EXERCISE: Scan the data. Collect each line that contains the word "when".

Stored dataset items
• • • • • • •

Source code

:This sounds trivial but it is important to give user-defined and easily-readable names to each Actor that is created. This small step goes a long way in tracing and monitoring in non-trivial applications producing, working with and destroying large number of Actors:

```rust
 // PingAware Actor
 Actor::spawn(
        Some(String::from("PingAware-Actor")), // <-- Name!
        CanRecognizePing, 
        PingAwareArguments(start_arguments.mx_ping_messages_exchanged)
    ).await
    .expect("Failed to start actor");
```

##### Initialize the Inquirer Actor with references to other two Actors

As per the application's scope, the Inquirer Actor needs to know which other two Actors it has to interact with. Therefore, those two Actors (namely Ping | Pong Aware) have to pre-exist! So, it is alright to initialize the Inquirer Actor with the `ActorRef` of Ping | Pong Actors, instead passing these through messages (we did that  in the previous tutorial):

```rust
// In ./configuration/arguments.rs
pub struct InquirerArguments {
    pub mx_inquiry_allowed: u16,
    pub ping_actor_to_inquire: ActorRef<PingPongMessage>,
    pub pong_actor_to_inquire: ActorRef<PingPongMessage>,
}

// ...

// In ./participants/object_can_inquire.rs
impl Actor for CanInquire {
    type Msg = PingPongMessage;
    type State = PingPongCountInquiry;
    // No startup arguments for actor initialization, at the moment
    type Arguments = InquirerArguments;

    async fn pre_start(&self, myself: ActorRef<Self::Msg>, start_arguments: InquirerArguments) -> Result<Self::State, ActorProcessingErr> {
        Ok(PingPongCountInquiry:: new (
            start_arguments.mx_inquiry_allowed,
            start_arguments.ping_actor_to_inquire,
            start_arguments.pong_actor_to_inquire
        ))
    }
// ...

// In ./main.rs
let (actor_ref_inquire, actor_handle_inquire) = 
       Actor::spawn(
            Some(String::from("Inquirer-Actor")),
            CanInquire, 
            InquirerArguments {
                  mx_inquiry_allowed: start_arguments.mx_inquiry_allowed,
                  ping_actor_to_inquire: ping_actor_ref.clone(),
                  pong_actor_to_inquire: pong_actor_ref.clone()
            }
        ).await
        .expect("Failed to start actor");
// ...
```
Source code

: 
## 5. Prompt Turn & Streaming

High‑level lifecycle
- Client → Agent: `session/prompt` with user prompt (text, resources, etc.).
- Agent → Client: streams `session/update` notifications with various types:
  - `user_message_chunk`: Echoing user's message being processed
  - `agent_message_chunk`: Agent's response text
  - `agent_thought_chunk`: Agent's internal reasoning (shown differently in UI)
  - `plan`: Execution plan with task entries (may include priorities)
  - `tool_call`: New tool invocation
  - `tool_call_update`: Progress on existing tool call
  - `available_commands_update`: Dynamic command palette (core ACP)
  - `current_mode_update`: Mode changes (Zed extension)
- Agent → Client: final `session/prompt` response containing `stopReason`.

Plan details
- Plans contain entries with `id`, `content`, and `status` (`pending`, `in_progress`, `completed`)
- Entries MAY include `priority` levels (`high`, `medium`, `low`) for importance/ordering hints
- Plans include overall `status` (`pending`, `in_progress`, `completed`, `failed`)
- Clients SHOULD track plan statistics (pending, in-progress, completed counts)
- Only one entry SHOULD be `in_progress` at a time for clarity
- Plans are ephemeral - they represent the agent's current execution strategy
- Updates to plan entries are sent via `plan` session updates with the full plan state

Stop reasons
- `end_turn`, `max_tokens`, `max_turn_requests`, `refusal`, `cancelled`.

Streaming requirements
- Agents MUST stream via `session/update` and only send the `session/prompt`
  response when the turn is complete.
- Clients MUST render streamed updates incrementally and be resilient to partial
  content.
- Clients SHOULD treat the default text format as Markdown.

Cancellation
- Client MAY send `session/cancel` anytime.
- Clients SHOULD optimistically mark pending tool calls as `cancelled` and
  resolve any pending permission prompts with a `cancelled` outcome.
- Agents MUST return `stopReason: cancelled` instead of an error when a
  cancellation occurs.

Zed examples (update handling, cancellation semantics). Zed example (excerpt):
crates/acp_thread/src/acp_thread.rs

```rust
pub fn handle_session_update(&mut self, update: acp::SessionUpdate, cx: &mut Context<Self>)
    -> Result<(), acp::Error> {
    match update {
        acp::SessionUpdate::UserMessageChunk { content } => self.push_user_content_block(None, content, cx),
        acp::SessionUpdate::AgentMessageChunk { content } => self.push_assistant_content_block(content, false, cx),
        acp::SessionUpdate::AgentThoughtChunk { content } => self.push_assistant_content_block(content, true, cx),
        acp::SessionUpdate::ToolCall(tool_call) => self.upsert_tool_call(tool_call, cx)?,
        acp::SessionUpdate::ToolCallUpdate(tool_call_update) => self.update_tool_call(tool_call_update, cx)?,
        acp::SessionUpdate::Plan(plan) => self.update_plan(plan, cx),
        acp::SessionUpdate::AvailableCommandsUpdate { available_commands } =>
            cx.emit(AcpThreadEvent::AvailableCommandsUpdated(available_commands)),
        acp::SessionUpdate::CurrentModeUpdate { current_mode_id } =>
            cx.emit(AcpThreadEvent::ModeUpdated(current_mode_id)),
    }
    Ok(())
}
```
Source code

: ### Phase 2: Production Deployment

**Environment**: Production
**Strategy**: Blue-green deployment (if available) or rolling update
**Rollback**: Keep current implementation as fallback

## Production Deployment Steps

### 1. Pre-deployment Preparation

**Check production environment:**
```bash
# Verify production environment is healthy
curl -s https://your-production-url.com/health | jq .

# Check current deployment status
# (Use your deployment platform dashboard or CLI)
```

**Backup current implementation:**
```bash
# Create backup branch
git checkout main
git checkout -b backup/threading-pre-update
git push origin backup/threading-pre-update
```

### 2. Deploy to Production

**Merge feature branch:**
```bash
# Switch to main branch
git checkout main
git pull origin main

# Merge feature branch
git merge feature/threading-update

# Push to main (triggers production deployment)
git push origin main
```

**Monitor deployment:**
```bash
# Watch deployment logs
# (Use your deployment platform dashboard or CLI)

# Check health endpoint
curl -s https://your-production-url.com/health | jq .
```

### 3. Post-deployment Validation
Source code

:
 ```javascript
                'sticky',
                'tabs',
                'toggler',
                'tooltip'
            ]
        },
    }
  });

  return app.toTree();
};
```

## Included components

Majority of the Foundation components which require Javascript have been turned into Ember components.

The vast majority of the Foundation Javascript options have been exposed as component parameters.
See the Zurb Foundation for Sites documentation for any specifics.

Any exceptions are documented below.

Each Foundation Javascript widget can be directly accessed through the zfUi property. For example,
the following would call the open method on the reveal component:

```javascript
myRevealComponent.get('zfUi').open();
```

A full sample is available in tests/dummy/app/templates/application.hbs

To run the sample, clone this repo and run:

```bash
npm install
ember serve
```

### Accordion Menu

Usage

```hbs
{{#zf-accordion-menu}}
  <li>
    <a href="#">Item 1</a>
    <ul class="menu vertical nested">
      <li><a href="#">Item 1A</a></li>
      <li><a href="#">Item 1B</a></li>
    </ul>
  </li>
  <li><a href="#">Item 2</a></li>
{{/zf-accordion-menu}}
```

• • • • • • •

THE COMPLETED TASK:
  response when the turn is complete.
- Agents MUST return `stopReason: cancelled` instead of an error when a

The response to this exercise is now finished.